On 1/19/2018 9:06 AM, Paul Moore wrote:
On Fri, Jan 19, 2018 at 10:49 AM, Mark Salyzyn salyzyn@android.com wrote:
On 01/18/2018 02:36 PM, Paul Moore wrote:
On Thu, Jan 18, 2018 at 4:58 PM, Mark Salyzyn salyzyn@android.com wrote:
general protection fault: 0000 [#1] PREEMPT SMP KASAN CPU: 1 PID: 14233 Comm: syz-executor2 Not tainted 4.4.112-g5f6325b #28 . . . [<ffffffff81b6a19d>] selinux_socket_setsockopt+0x4d/0x80 security/selinux/hooks.c:4338 [<ffffffff81b4873d>] security_socket_setsockopt+0x7d/0xb0 security/security.c:1257 [<ffffffff82df1ac8>] SYSC_setsockopt net/socket.c:1757 [inline] [<ffffffff82df1ac8>] SyS_setsockopt+0xe8/0x250 net/socket.c:1746 [<ffffffff83776499>] entry_SYSCALL_64_fastpath+0x16/0x92 Code: c2 42 9b b6 81 be 01 00 00 00 48 c7 c7 a0 cb 2b 84 e8 f7 2f 6d ff 49 8d 7d 10 48 b8 00 00 00 00 00 fc ff df 48 89 fa 48 c1 ea 03 <0f> b6 04 02 84 c0 74 08 3c 03 0f 8e 83 01 00 00 41 8b 75 10 31 RIP [<ffffffff81b69b7e>] sock_has_perm+0x1fe/0x3e0 security/selinux/hooks.c:4069 RSP <ffff8800b5957ce0> ---[ end trace 7b5aaf788fef6174 ]---
In the absence of commit a4298e4522d6 ("net: add SOCK_RCU_FREE socket flag") and all the associated infrastructure changes to take advantage of a RCU grace period before freeing, there is a heightened possibility that a security check is performed while an ill-timed setsockopt call races in from user space.

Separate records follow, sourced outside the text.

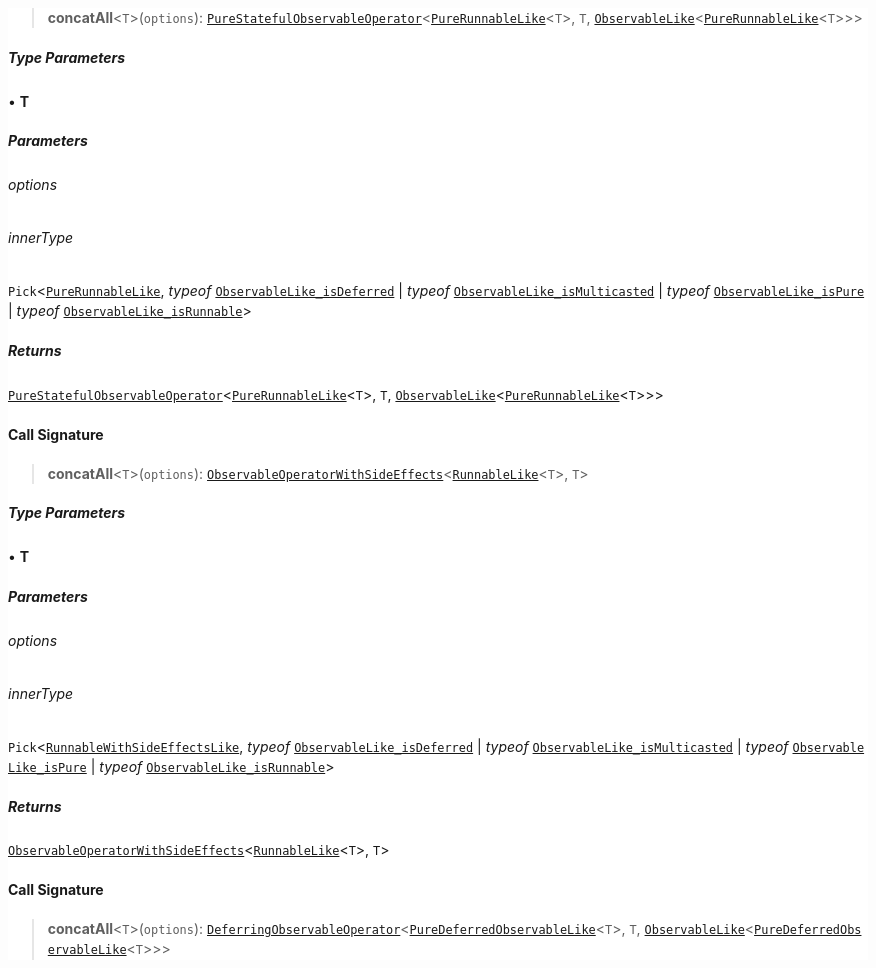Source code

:> **concatAll**\<`T`\>(`options`): [`PureStatefulObservableOperator`](../type-aliases/PureStatefulObservableOperator.md)\<[`PureRunnableLike`](../../interfaces/PureRunnableLike.md)\<`T`\>, `T`, [`ObservableLike`](../../interfaces/ObservableLike.md)\<[`PureRunnableLike`](../../interfaces/PureRunnableLike.md)\<`T`\>\>\>

##### Type Parameters

• **T**

##### Parameters

###### options

###### innerType

`Pick`\<[`PureRunnableLike`](../../interfaces/PureRunnableLike.md), *typeof* [`ObservableLike_isDeferred`](../../variables/ObservableLike_isDeferred.md) \| *typeof* [`ObservableLike_isMulticasted`](../../variables/ObservableLike_isMulticasted.md) \| *typeof* [`ObservableLike_isPure`](../../variables/ObservableLike_isPure.md) \| *typeof* [`ObservableLike_isRunnable`](../../variables/ObservableLike_isRunnable.md)\>

##### Returns

[`PureStatefulObservableOperator`](../type-aliases/PureStatefulObservableOperator.md)\<[`PureRunnableLike`](../../interfaces/PureRunnableLike.md)\<`T`\>, `T`, [`ObservableLike`](../../interfaces/ObservableLike.md)\<[`PureRunnableLike`](../../interfaces/PureRunnableLike.md)\<`T`\>\>\>

#### Call Signature

> **concatAll**\<`T`\>(`options`): [`ObservableOperatorWithSideEffects`](../type-aliases/ObservableOperatorWithSideEffects.md)\<[`RunnableLike`](../../interfaces/RunnableLike.md)\<`T`\>, `T`\>

##### Type Parameters

• **T**

##### Parameters

###### options

###### innerType

`Pick`\<[`RunnableWithSideEffectsLike`](../../interfaces/RunnableWithSideEffectsLike.md), *typeof* [`ObservableLike_isDeferred`](../../variables/ObservableLike_isDeferred.md) \| *typeof* [`ObservableLike_isMulticasted`](../../variables/ObservableLike_isMulticasted.md) \| *typeof* [`ObservableLike_isPure`](../../variables/ObservableLike_isPure.md) \| *typeof* [`ObservableLike_isRunnable`](../../variables/ObservableLike_isRunnable.md)\>

##### Returns

[`ObservableOperatorWithSideEffects`](../type-aliases/ObservableOperatorWithSideEffects.md)\<[`RunnableLike`](../../interfaces/RunnableLike.md)\<`T`\>, `T`\>

#### Call Signature

> **concatAll**\<`T`\>(`options`): [`DeferringObservableOperator`](../type-aliases/DeferringObservableOperator.md)\<[`PureDeferredObservableLike`](../../interfaces/PureDeferredObservableLike.md)\<`T`\>, `T`, [`ObservableLike`](../../interfaces/ObservableLike.md)\<[`PureDeferredObservableLike`](../../interfaces/PureDeferredObservableLike.md)\<`T`\>\>\>
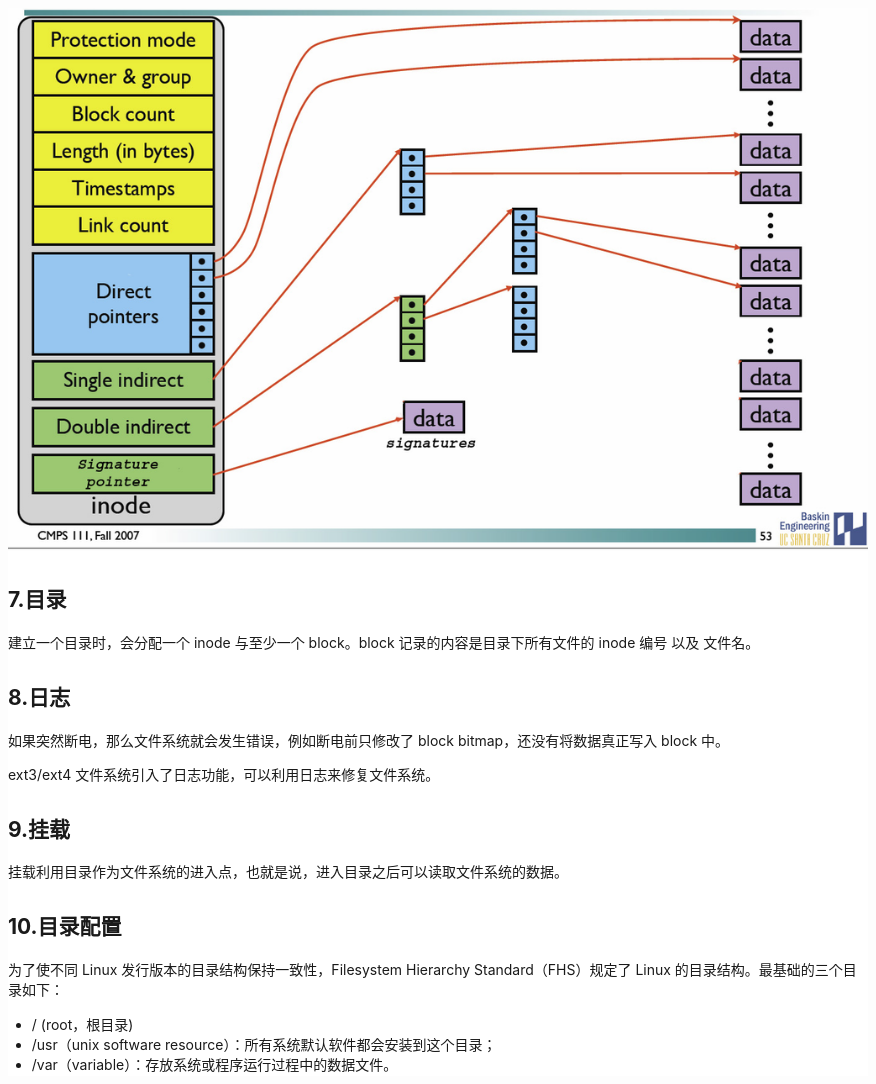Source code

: ![avator](pic/inode_with_signatures.jpg)

## 7.目录<span id ="4.7"></span>

建立一个目录时，会分配一个 inode 与至少一个 block。block 记录的内容是目录下所有文件的 inode 编号 以及 文件名。

## 8.日志<span id ="4.8"></span>

如果突然断电，那么文件系统就会发生错误，例如断电前只修改了 block bitmap，还没有将数据真正写入 block 中。

ext3/ext4 文件系统引入了日志功能，可以利用日志来修复文件系统。

## 9.挂载<span id ="4.9"></span>

挂载利用目录作为文件系统的进入点，也就是说，进入目录之后可以读取文件系统的数据。


## 10.目录配置<span id ="4.10"></span>

为了使不同 Linux 发行版本的目录结构保持一致性，Filesystem Hierarchy Standard（FHS）规定了 Linux 的目录结构。最基础的三个目录如下：
+ / (root，根目录)
+ /usr（unix software resource）：所有系统默认软件都会安装到这个目录；
+ /var（variable）：存放系统或程序运行过程中的数据文件。
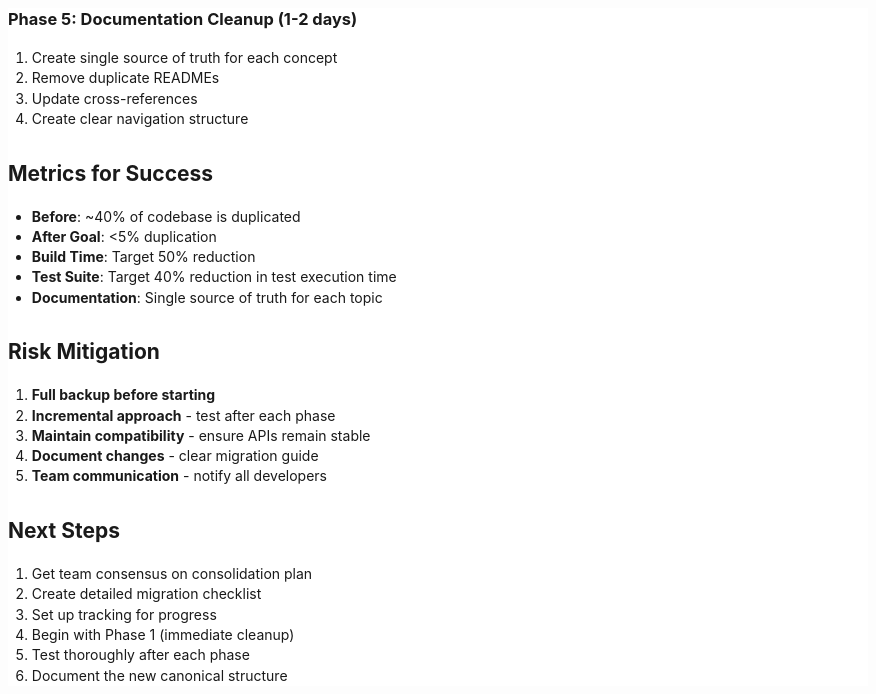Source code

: ### Phase 5: Documentation Cleanup (1-2 days)
1. Create single source of truth for each concept
2. Remove duplicate READMEs
3. Update cross-references
4. Create clear navigation structure

## Metrics for Success

- **Before**: ~40% of codebase is duplicated
- **After Goal**: <5% duplication
- **Build Time**: Target 50% reduction
- **Test Suite**: Target 40% reduction in test execution time
- **Documentation**: Single source of truth for each topic

## Risk Mitigation

1. **Full backup before starting**
2. **Incremental approach** - test after each phase
3. **Maintain compatibility** - ensure APIs remain stable
4. **Document changes** - clear migration guide
5. **Team communication** - notify all developers

## Next Steps

1. Get team consensus on consolidation plan
2. Create detailed migration checklist
3. Set up tracking for progress
4. Begin with Phase 1 (immediate cleanup)
5. Test thoroughly after each phase
6. Document the new canonical structure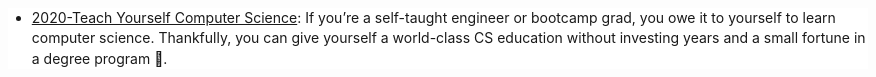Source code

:- [2020-Teach Yourself Computer Science](https://github.com/keithnull/TeachYourselfCS-CN): If you’re a self-taught engineer or bootcamp grad, you owe it to yourself to learn computer science. Thankfully, you can give yourself a world-class CS education without investing years and a small fortune in a degree program 💸.
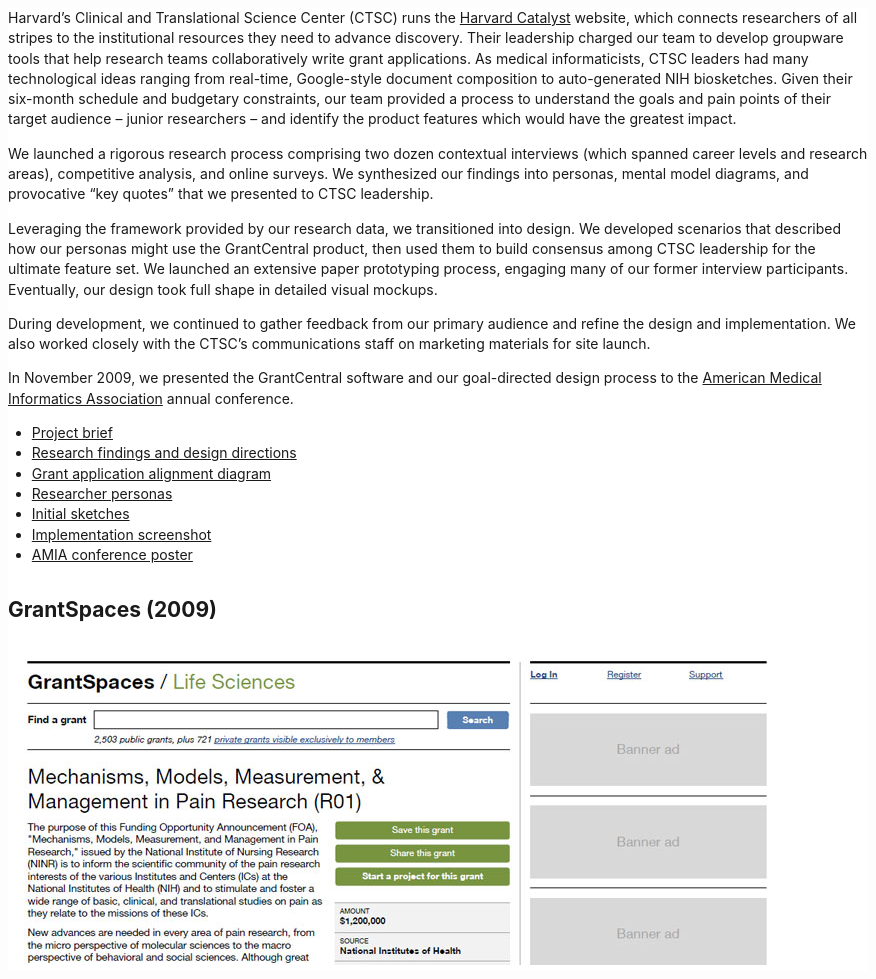 Harvard’s Clinical and Translational Science Center (CTSC) runs the [Harvard Catalyst](http://catalyst.harvard.edu/) website, which connects researchers of all stripes to the institutional resources they need to advance discovery. Their leadership charged our team to develop groupware tools that help research teams collaboratively write grant applications. As medical informaticists, CTSC leaders had many technological ideas ranging from real-time, Google-style document composition to auto-generated NIH biosketches. Given their six-month schedule and budgetary constraints, our team provided a process to understand the goals and pain points of their target audience – junior researchers – and identify the product features which would have the greatest impact.

We launched a rigorous research process comprising two dozen contextual interviews (which spanned career levels and research areas), competitive analysis, and online surveys. We synthesized our findings into personas, mental model diagrams, and provocative “key quotes” that we presented to CTSC leadership.

Leveraging the framework provided by our research data, we transitioned into design. We developed scenarios that described how our personas might use the GrantCentral product, then used them to build consensus among CTSC leadership for the ultimate feature set. We launched an extensive paper prototyping process, engaging many of our former interview participants. Eventually, our design took full shape in detailed visual mockups.

During development, we continued to gather feedback from our primary audience and refine the design and implementation. We also worked closely with the CTSC’s communications staff on marketing materials for site launch.

In November 2009, we presented the GrantCentral software and our goal-directed design process to the [American Medical Informatics Association](https://www.amia.org/) annual conference.

*   [Project brief](/assets/portfolio/resources/grantcentral/grantcentral_project_brief.pdf)
*   [Research findings and design directions](/assets/portfolio/resources/grantcentral/grantcentral_findings.pdf)
*   [Grant application alignment diagram](/assets/portfolio/resources/grantcentral/grantcentral_alignment.pdf)
*   [Researcher personas](/assets/portfolio/resources/grantcentral/grantcentral_personas.pdf)
*   [Initial sketches](/assets/portfolio/resources/grantcentral/grantcentral_sketches.pdf)
*   [Implementation screenshot](/assets/portfolio/resources/grantcentral/grantcentral_screenshot.png)
*   [AMIA conference poster](/assets/portfolio/resources/grantcentral/grantcentral_amia.pdf)

GrantSpaces (2009)
------------------

![GrantSpaces](/assets/portfolio/images/grantspaces/mockup.jpg)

It then is prudent to null check sk_security, and if the case, reject the permissions.
This adjustment is orthogonal to infrastructure improvements that may nullify the needed check, but should be added as good code hygiene.
I'm skeptical that this is the full solution for systems that lack the SOCK_RCU_FREE protection. Is this really limited to just setsockopt()?
Maybe overstepped in my analysis and assumptions?
This is a result of a fuzzer hitting an android 4.4 KASAN kernel. We (so far) have _not_ seen this with an android 4.9 KASAN kernel (which has the SOCK_RCU_FREE adjustments). There is no standalone duplication or PoC _except_ via the fuzzer. The rest of the statements stands based on this tidbit (statements of general good code hygiene, not 100% sure SOCK_RCU_FREE usage is completely covered, KISS solution etc).
To be honest, yes, this may be a layer in the onion (swat this NULL check does not by itself solve the _problem_), I'd prefer kernel continuing on in a rational manner rather than panic ... and I have a gut feeling this could be a gratuitous NULL check if all the bugs in the network layer have been solved <that may be sarcasm, I can not tell>. Programming to solve a problem with one's gut is not a good practice, but hygiene is. This is 10 characters, and an estimated 1.2ns of added hygiene.
No, I do not think this is limited to setsockopt, but would be willing to believe a multithreaded attack of any socket functions or ioctl would drop down to the check with sock_has_perm at possibly the wrong time in socket teardown.
I'm not necessarily opposed to adding additional safety checks, if warranted, but I am opposed to adding a single check and declaring mission accomplished when there is a suspicion that additional checks may be needed.
Perhaps in this particular case it really is only setsockopt(), but from what I can tell from your comments and the SOCK_RCU_FREE commit message it would appear that there is a race condition here between a socket's lifetime and its visibility to userspace. Assuming this is the core problem you are trying to workaround with this patch, I suspect that more than just the SELinux/LSM hook for setsockopt() is affected; before merging this patch I would like to see a better investigation into all the socket related SELinux/LSM hooks to see if they suffer from the same problem.
There have been a few cases where Smack has been affected in similar ways outside of setsockopt(). If there's a problem here there's likely to be a problem in Smack that presents itself in a very different way.
For example, if we stick with the setsockopt() syscall and the SELinux/LSM hook we can see that there are two functions which access the socket struct: sock_has_perm() and selinux_netlbl_socket_setsockopt(). While you did add the safety check to sock_has_perm() you neglected to add a check to selinux_netlbl_socket_setsockopt(), I'm guessing because the Android kernels probably do not enable CONFIG_NETLABEL. Looking beyond setsockopt() into other socket related syscalls I see a number of hooks which should have similar protections.
When you see problems like this, please do the investigation to make sure you are fixing everything like it and not just the one instance that blew up.